[What you will do] Every line of the data, first to last, must be written out unchanged.
********************
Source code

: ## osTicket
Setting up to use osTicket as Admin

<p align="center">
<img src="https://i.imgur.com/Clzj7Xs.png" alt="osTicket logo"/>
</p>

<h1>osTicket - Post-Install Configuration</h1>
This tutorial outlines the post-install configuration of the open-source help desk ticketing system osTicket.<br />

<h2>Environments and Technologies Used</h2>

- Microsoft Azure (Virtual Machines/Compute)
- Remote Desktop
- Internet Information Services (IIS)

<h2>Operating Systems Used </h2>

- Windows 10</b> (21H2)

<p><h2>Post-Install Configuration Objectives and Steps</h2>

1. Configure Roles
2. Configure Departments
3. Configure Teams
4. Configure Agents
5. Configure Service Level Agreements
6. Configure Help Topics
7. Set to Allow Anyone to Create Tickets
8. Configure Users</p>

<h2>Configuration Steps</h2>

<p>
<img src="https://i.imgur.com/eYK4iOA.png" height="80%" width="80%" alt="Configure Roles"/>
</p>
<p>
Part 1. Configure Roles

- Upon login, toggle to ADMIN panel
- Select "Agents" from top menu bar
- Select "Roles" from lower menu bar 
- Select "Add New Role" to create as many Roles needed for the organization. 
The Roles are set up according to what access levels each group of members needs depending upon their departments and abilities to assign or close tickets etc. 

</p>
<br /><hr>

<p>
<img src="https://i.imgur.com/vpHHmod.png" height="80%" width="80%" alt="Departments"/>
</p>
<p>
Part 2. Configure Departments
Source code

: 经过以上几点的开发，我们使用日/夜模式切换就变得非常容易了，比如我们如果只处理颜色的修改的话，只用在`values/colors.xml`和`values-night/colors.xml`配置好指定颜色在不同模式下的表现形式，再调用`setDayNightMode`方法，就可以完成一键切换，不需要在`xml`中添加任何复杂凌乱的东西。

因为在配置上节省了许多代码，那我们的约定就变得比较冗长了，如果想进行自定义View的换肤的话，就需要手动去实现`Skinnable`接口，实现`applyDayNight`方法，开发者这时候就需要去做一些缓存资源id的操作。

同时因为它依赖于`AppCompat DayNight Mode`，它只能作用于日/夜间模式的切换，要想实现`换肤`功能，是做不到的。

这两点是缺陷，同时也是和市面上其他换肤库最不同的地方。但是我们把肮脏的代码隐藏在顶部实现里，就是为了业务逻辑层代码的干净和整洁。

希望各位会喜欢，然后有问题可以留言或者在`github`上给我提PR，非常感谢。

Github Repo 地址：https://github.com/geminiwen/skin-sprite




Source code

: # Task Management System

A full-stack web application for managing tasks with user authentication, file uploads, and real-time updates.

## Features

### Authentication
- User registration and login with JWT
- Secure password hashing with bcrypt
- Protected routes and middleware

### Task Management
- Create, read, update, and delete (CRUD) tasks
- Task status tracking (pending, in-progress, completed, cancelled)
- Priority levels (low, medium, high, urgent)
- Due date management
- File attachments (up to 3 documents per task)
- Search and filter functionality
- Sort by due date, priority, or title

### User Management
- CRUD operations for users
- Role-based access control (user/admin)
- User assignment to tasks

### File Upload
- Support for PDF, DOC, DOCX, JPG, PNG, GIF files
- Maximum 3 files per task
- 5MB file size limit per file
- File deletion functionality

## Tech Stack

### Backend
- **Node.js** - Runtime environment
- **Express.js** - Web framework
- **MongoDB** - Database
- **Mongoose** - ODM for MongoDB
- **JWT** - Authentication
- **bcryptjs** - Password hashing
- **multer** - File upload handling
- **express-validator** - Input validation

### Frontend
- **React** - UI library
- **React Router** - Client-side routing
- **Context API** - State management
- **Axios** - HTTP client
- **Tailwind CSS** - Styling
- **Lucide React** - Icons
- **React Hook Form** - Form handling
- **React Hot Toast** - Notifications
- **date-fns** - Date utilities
********************
[Solution to this problem]
Source code

: ## osTicket
Setting up to use osTicket as Admin

<p align="center">
<img src="https://i.imgur.com/Clzj7Xs.png" alt="osTicket logo"/>
</p>

<h1>osTicket - Post-Install Configuration</h1>
This tutorial outlines the post-install configuration of the open-source help desk ticketing system osTicket.<br />

<h2>Environments and Technologies Used</h2>

- Microsoft Azure (Virtual Machines/Compute)
- Remote Desktop
- Internet Information Services (IIS)

<h2>Operating Systems Used </h2>

- Windows 10</b> (21H2)

<p><h2>Post-Install Configuration Objectives and Steps</h2>

1. Configure Roles
2. Configure Departments
3. Configure Teams
4. Configure Agents
5. Configure Service Level Agreements
6. Configure Help Topics
7. Set to Allow Anyone to Create Tickets
8. Configure Users</p>

<h2>Configuration Steps</h2>

<p>
<img src="https://i.imgur.com/eYK4iOA.png" height="80%" width="80%" alt="Configure Roles"/>
</p>
<p>
Part 1. Configure Roles

- Upon login, toggle to ADMIN panel
- Select "Agents" from top menu bar
- Select "Roles" from lower menu bar 
- Select "Add New Role" to create as many Roles needed for the organization. 
The Roles are set up according to what access levels each group of members needs depending upon their departments and abilities to assign or close tickets etc. 

</p>
<br /><hr>

<p>
<img src="https://i.imgur.com/vpHHmod.png" height="80%" width="80%" alt="Departments"/>
</p>
<p>
Part 2. Configure Departments
Source code

: 经过以上几点的开发，我们使用日/夜模式切换就变得非常容易了，比如我们如果只处理颜色的修改的话，只用在`values/colors.xml`和`values-night/colors.xml`配置好指定颜色在不同模式下的表现形式，再调用`setDayNightMode`方法，就可以完成一键切换，不需要在`xml`中添加任何复杂凌乱的东西。

因为在配置上节省了许多代码，那我们的约定就变得比较冗长了，如果想进行自定义View的换肤的话，就需要手动去实现`Skinnable`接口，实现`applyDayNight`方法，开发者这时候就需要去做一些缓存资源id的操作。

同时因为它依赖于`AppCompat DayNight Mode`，它只能作用于日/夜间模式的切换，要想实现`换肤`功能，是做不到的。

这两点是缺陷，同时也是和市面上其他换肤库最不同的地方。但是我们把肮脏的代码隐藏在顶部实现里，就是为了业务逻辑层代码的干净和整洁。

希望各位会喜欢，然后有问题可以留言或者在`github`上给我提PR，非常感谢。

Github Repo 地址：https://github.com/geminiwen/skin-sprite




Source code

: # Task Management System

A full-stack web application for managing tasks with user authentication, file uploads, and real-time updates.

## Features

### Authentication
- User registration and login with JWT
- Secure password hashing with bcrypt
- Protected routes and middleware

### Task Management
- Create, read, update, and delete (CRUD) tasks
- Task status tracking (pending, in-progress, completed, cancelled)
- Priority levels (low, medium, high, urgent)
- Due date management
- File attachments (up to 3 documents per task)
- Search and filter functionality
- Sort by due date, priority, or title

### User Management
- CRUD operations for users
- Role-based access control (user/admin)
- User assignment to tasks

### File Upload
- Support for PDF, DOC, DOCX, JPG, PNG, GIF files
- Maximum 3 files per task
- 5MB file size limit per file
- File deletion functionality

## Tech Stack

### Backend
- **Node.js** - Runtime environment
- **Express.js** - Web framework
- **MongoDB** - Database
- **Mongoose** - ODM for MongoDB
- **JWT** - Authentication
- **bcryptjs** - Password hashing
- **multer** - File upload handling
- **express-validator** - Input validation

### Frontend
- **React** - UI library
- **React Router** - Client-side routing
- **Context API** - State management
- **Axios** - HTTP client
- **Tailwind CSS** - Styling
- **Lucide React** - Icons
- **React Hook Form** - Form handling
- **React Hot Toast** - Notifications
- **date-fns** - Date utilities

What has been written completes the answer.